Interessant is de opkomst van streektaalartiesten die vooral op basis van hun muziek een plek willen veroveren in de schouwburgprogrammering. Erwin de Vries en ook eerder genoemde Martin Korthuis zijn daar mooie voorbeelden van.
Hoewel De Vries zich goed kan redden in de muziekcafé's heeft hij inmiddels een repertoire voor theaterconcerten in de geest van Rowwen Hèze, IOS en Zijlstra.
Bert Kamping volgt een vergelijkbare route. Als relatieve nieuwkomer in de streektaalmuziek heeft hij besloten het heft in eigen handen te nemen. Het door Kamping geïnitieerde festival !Reur! wil volgend jaar in Emmen aantonen dat er voldoende talent rondloopt om met eigentijdse Nedersaksische popmuziek de theaterzalen te vullen in Drenthe, Groningen, Overijssel én Gelderland.

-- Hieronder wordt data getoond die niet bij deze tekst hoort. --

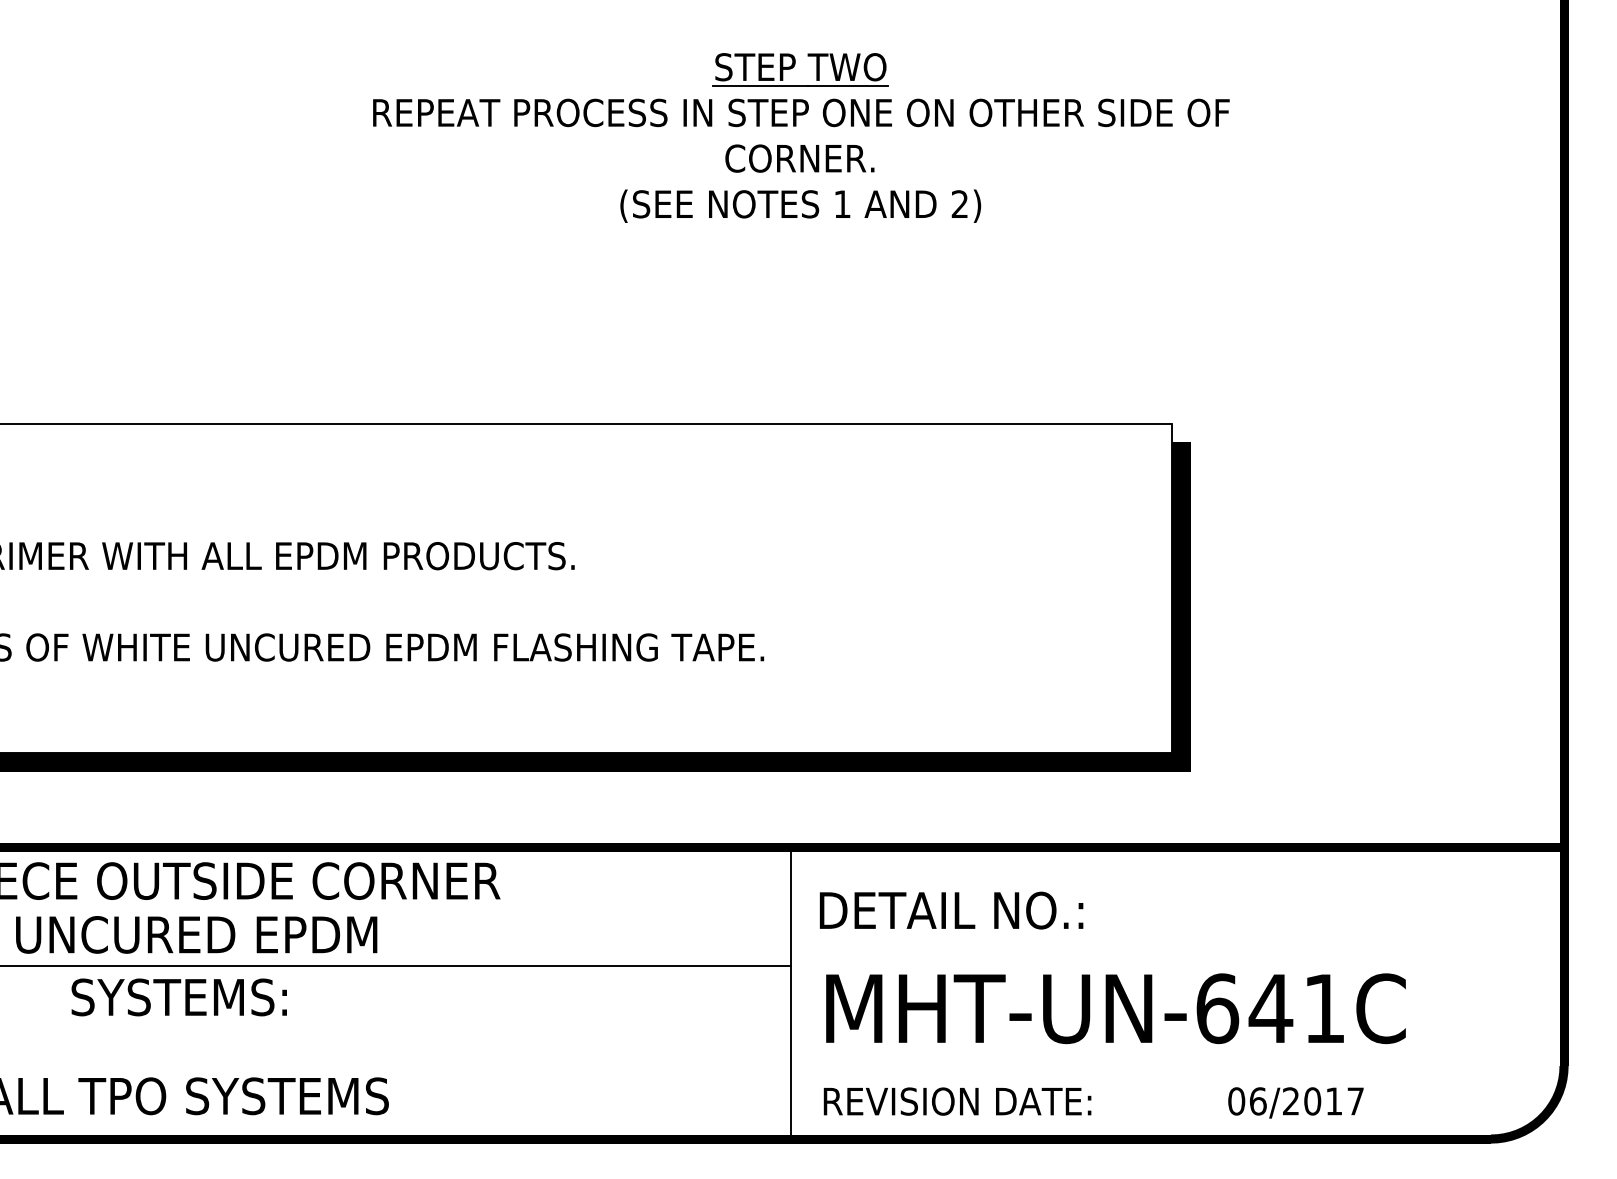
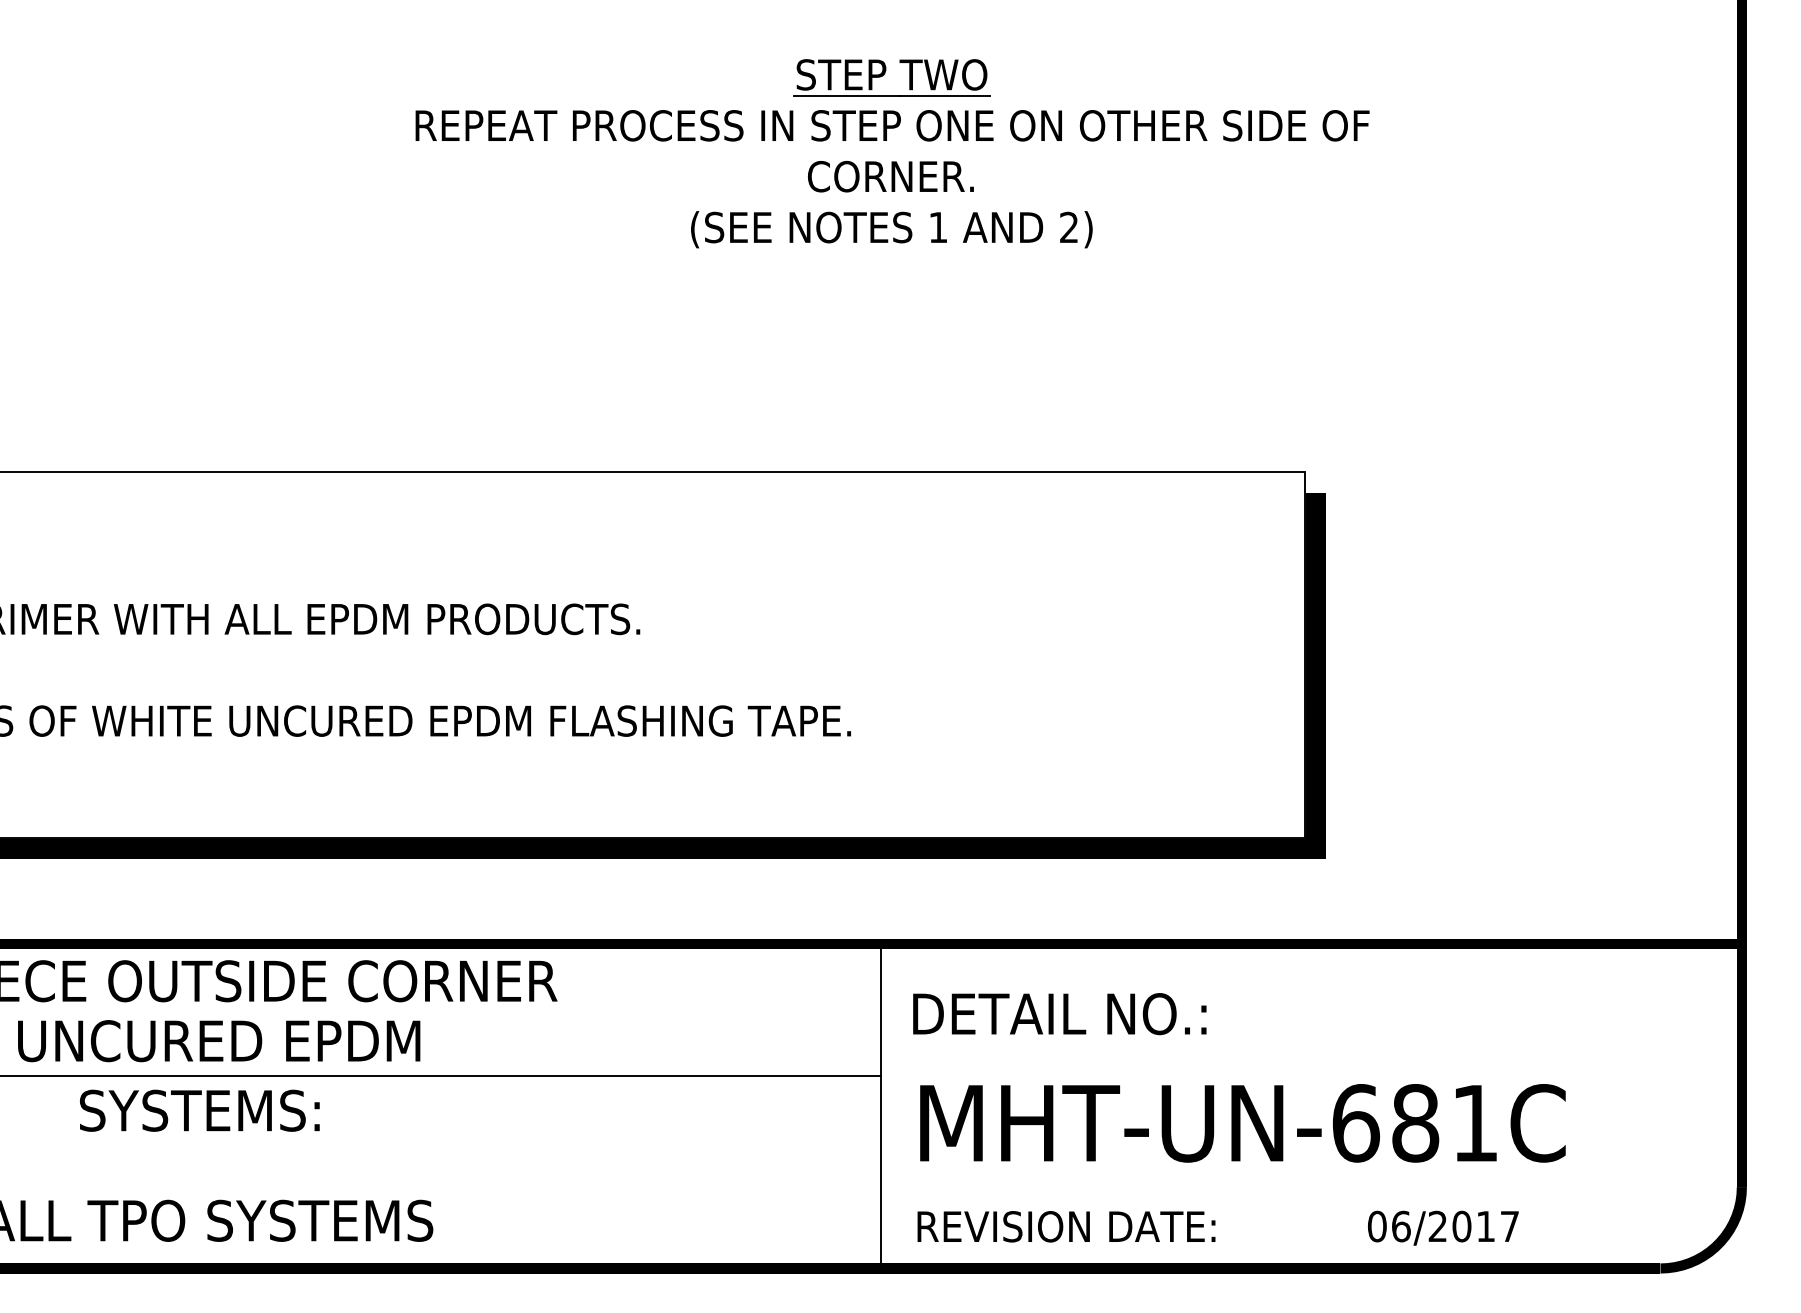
text: (1270, 1008) -> (1415, 1123), MHT-UN-641C -> MHT-UN-681C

In de streektaalmuziek valt niet alleen de verscheidenheid op, minstens zo opmerkelijk is de leeftijd van de musici. Bert Kamping is van 1971, net als Erwin de Vries en Daniël Lohues. Margaretha Kleine is van in 1972. De muzikanten van Mooi Wark zijn rond de veertig. Waar in de letteren de meeste auteurs de magische grens van vijftig of zelfs zestig jaar zijn gepasseerd, komen de muzikanten nog maar net kijken.
Juist omdat er nauwelijks tot geen schrijvers meer bijkomen, is lang gedacht dat de streektaal op zijn laatste benen zou lopen. De toekomst blijkt dus een stuk rooskleuriger. Met dank aan een nieuwe generatie beoefenaars - in dit geval de musici. Ze mogen dan geen boeken volschrijven, mogelijk lezen ze zelfs geen boeken, maar ze veroorzaken wel een frisse wind. En met een beetje geluk zorgen ze ook voor een nieuw publiek. Te beginnen in de concertzaal.

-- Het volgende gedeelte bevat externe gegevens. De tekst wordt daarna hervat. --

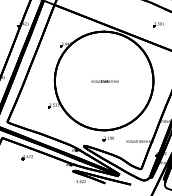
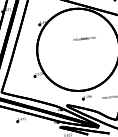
text: (104, 81) -> (84, 38), moved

Uitreiking DvhN Streektaalprijs

De vierde Dagblad van het Noorden Streektaalprijs wordt zondag 5 april in de Winsinghhof in Roden uitreikt. Voor het juryrapport en een beschrijving van de genomineerden zie onze bijlage van zaterdag of www.woesten-ledig.com/streektaal.

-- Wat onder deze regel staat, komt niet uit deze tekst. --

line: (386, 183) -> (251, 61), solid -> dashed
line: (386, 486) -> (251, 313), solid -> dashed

In de categorie muziek zijn genomineerd: Allennig II - Daniël Lohues (Greytown Recordings), Dichter in mie - Erwin de Vries (Silvox, Silvolde), Drok - Margaretha Kleine (DRC, Emmen), Muze - Martin Korthuis (Dwaarshoes/Marista, Dronrijp), Voorheen De Bende Mit Pazzipanten (PapLabel/Groningen) en Zuken - Bert Kamping (Vocal Music, Emmen).
In de combinatie boeken & verhalen zijn genomineerd: Biebel (Liudgerstichting, Heerenveen); Dienstmeisjes voor dag en nacht - Ina Spijk & Annemarie van Buren (www.levensfilms.nl), Goud Volk - Siemon Reker (In Boekvorm, Assen), In paradisum - Gerard Stout (Ter verpoozing, Peize), Zeg t Mor, Gronings praten/ Grunnegers proaten - Geesje Vos & Piet Reitsema (In Boekvorm, Assen), Daip - Gré van der Veen (Profiel, Bedum).